Immaterielle Vermögenswerte sind durch das Fehlen einer physischen Substanz gekennzeichnet. Allerdings treten häufig Abgrenzungsprobleme zwischen materiellen und immateriellen Vermögenswerten auf, wenn die Vermögenswerte sowohl physische als auch immaterielle Komponenten enthalten.[7] In diesem Fall wird die Wesentlichkeit der beiden Komponenten als Entscheidungskriterium herangezogen (IAS 38.4). Jedoch sind in IAS/IFRS keine Kriterien zur Beurteilung der Wesentlichkeit vorhanden.[8] Es wird lediglich beispielhaft in IAS 38.4 auf die Bilanzierung von Software hingewiesen. Wird die Software auf Disketten oder Prototypen gespeichert, so ist sie trotz dieser materiellen Bestandteile als immaterielles Vermögen anzusetzen. Dagegen ist die Software einer computergestützten Maschine zusammen mit der Maschine als materieller Vermögenswert zu aktivieren.[9]

 

Rz. 83

Die Verfügungsmacht (Control) des Unternehmens über den immateriellen Vermögenswert liegt vor, wenn das Unternehmen den wirtschaftlichen Nutzen aus dem Vermögenswert bezieht und seine Verwendung durch Dritte beschränken kann (IAS 38.13). Die Kontrolle beinhaltet die Geltendmachung von gerichtlich durchsetzbaren subjektiven Rechten (Enforceable Legal Rights). Ein Beispiel dazu ist die Nutzung von einem gesetzlich geschützten Patent zur Produktion von bestimmten Produkten.[10] Der wirtschaftliche Nutzen kann auch durch Marktkenntnisse oder technische Kenntnisse entstehen, sofern dieses Wissen geschützt werden kann (IAS 38.14). Dies gilt insbesondere für im Rahmen von Forschungstätigkeiten erworbenes Wissen der Mitarbeiter des Unternehmens, das durch gesetzliche oder vertragliche Vertraulichkeitspflichterklärungen der Arbeitnehmer geschützt ist. Allgemeines Know-how der Mitarbeiter unterliegt jedoch nicht der Kontrolle des Unternehmens, da die Mitarbeiter jederzeit – unter Beachtung der gesetzlichen Kündigungsfristen – das Unternehmen verlassen können.[11] Aus diesem Grund sind z. B. Aufwendungen für die Aus- und Weiterbildung des Personals nicht aktivierungsfähig.[12] Die Verfügungsmacht muss ihre Grundlage in einem vergangenen Ereignis haben. Dies bedeutet, dass die der Kontrolle zugrunde liegenden Rechtsansprüche bereits vor dem Bilanzstichtag entstanden sein müssen.[13]

 

Rz. 84

Der künftige wirtschaftliche Nutzen (Future Economic Benefit) setzt die Entstehung eines Vorteils voraus. Dieser kann sich nach IAS 38.17 als Erlös aus dem Verkauf von Produkten oder der Erbringung von Dienstleistungen, als Kosteneinsparung oder als anderer Vorteil aus der Eigenverwendung des Vermögenswerts ergeben.

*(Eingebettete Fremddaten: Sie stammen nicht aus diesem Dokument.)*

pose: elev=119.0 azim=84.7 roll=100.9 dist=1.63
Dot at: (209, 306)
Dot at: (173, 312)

[1] Vgl. Bieg/Kußmaul/Waschbusch, Externes Rechnungswesen, 6. Aufl. 2012, S. 492.
[2] Vgl. Theile, Immaterielle Vermögenswerte des Anlagevermögens (IAS 38), in Heuser/Theile, IFRS-Handbuch, 6. Aufl. 2019, Kap. 13 Rz. 13.23.
[3] Vgl. Wehrheim, DStR 2000, S. 87.
[4] Vgl. Pellens/Fülbier/Gassen/Sellhorn, Internationale Rechnungslegung, 10. Aufl. 2017, S. 388 f.
[5] Vgl. von Keitz/Grote/Hansmann, IFRS auf einen Blick, 2. Aufl. 2019, S. 77.
[6] Vgl. Achleitner/Behr/Schäfer, Internationale Rechnungslegung, 4. Aufl. 2009, S. 94; Baetge/von Keitz, in Baetge u. a., Rechnungslegung nach IFRS, Kommentar auf der Grundlage des deutschen Bilanzrechts, IAS 38 Rz. 18, Stand: Juni 2020.
[7] Vgl. Küting/Dawo, StuB 2002, S. 1159.
[8] Vgl. Baetge/von Keitz, in Baetge u. a., Rechnungslegung nach IFRS, Kommentar auf der Grundlage des deutschen Bilanzrechts, I...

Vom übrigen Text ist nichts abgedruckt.